Accidents in the home are the primary cause of death in U.S. children. By taking a few simple precautions, these accidents can be avoided, making your home safe for your son or daughter and the children who visit it.
In your kitchen, you should be sure to install safety latches on drawers and cabinets. This helps keep them out of the everyday household chemicals you use to clean your house and dishware with, and also keeps them from grabbing sharp objects such as scissors or knives from inside the drawers. It is best to use the back burners when cooking on the stovetop, and keep the handles of your pots and pans turned out of a curious child’s reach while cooking.

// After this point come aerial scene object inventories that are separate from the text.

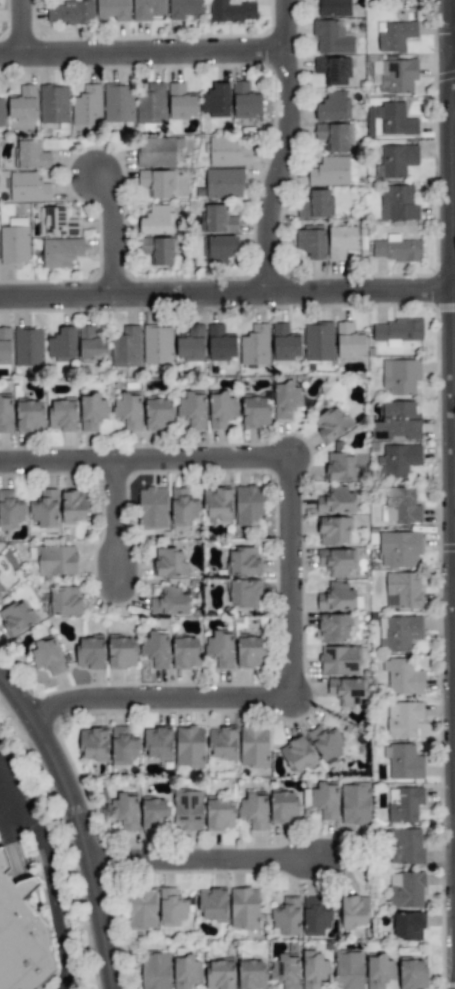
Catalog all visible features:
building: (333, 8)
building: (148, 9)
building: (183, 9)
building: (113, 10)
building: (231, 11)
building: (70, 13)
road: (22, 26)
building: (394, 35)
building: (331, 37)
road: (141, 51)
road: (454, 55)
building: (333, 70)
building: (394, 75)
building: (215, 100)
building: (245, 101)
building: (180, 102)
building: (117, 103)
building: (23, 104)
building: (53, 104)
building: (151, 104)
building: (87, 106)
building: (333, 107)
building: (2, 112)
building: (394, 119)
building: (334, 136)
road: (285, 147)
building: (229, 151)
building: (155, 152)
building: (31, 155)
building: (396, 160)
building: (329, 171)
building: (156, 183)
building: (223, 183)
building: (28, 187)
road: (454, 188)
building: (398, 203)
building: (315, 204)
building: (217, 220)
building: (157, 221)
building: (56, 222)
road: (454, 229)
road: (109, 234)
building: (340, 241)
building: (310, 242)
building: (14, 245)
building: (218, 249)
building: (396, 249)
building: (158, 250)
building: (60, 252)
road: (226, 294)
building: (396, 331)
building: (318, 341)
building: (348, 341)
building: (284, 343)
building: (157, 344)
building: (191, 344)
building: (220, 344)
building: (62, 345)
building: (255, 345)
building: (5, 346)
building: (91, 346)
building: (28, 347)
building: (126, 348)
building: (400, 376)
building: (286, 400)
building: (221, 409)
building: (192, 410)
building: (128, 411)
building: (92, 412)
building: (5, 414)
building: (158, 414)
building: (62, 415)
building: (29, 416)
building: (397, 422)
building: (331, 423)
road: (197, 459)
road: (54, 460)
building: (397, 460)
building: (340, 467)
building: (336, 501)
building: (217, 503)
building: (248, 505)
building: (400, 505)
building: (73, 507)
building: (182, 507)
building: (153, 508)
building: (44, 509)
building: (10, 510)
road: (109, 522)
building: (333, 530)
building: (399, 549)
building: (55, 560)
building: (336, 561)
building: (169, 562)
building: (243, 562)
road: (287, 579)
building: (2, 587)
building: (402, 590)
building: (244, 593)
building: (336, 597)
building: (64, 601)
building: (169, 602)
building: (16, 617)
building: (333, 628)
building: (399, 632)
building: (154, 648)
building: (220, 649)
building: (250, 651)
building: (121, 652)
building: (185, 652)
building: (89, 653)
building: (47, 656)
building: (402, 676)
building: (347, 691)
road: (151, 698)
building: (402, 719)
building: (157, 743)
building: (222, 743)
building: (326, 743)
building: (93, 744)
building: (189, 745)
building: (123, 746)
building: (254, 746)
building: (297, 755)
building: (403, 762)
building: (325, 800)
building: (355, 804)
road: (12, 807)
building: (283, 807)
building: (187, 810)
building: (253, 810)
building: (124, 811)
building: (154, 814)
building: (219, 814)
road: (72, 830)
building: (405, 846)
road: (196, 861)
road: (52, 872)
building: (406, 890)
building: (212, 905)
building: (171, 907)
building: (141, 908)
building: (244, 908)
building: (354, 911)
building: (286, 917)
building: (315, 917)
building: (407, 926)
building: (21, 936)
building: (314, 969)
building: (155, 970)
building: (348, 970)
building: (185, 971)
building: (284, 971)
building: (378, 971)
building: (219, 974)
building: (251, 974)
building: (412, 974)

Safety latches should be installed on drawers and cabinets in your bathrooms as well to keep them out of unsafe household cleaning products and medicines. Be sure to unplug any electrical appliance such as a blow dryer or curling iron directly after use and put it out of a child’s reach. Teach them early that water and electricity do not mix and that no electrical appliances of any kind should ever be immersed in or placed under running water. Toilet locks should also be used in homes that have small children to keep lids down. Young children are “top heavy” and can easily fall into a toilet if they lean in to play in it. Since a young child can drown in less than just an inch of water, it is imperative to closely supervise them specially if you have walk in glass shower at all times.
Around your home, be sure to secure furniture such as bookshelves and heavy furniture that could tip easily to the wall using brackets. Use doorknob covers to keep them out of any rooms with potential hazards and to keep them from leaving the house unsupervised. Make sure any window blinds do not have looped cords on them as they can be a strangulation hazard to a young child. And always cover your electrical sockets with protective covers to keep small fingers from them and small objects from being inserted into them.
Check out your home very carefully for any other potential hazards and address them without delay. With these precautions and some common sense, your household will be a haven for your child and their friends.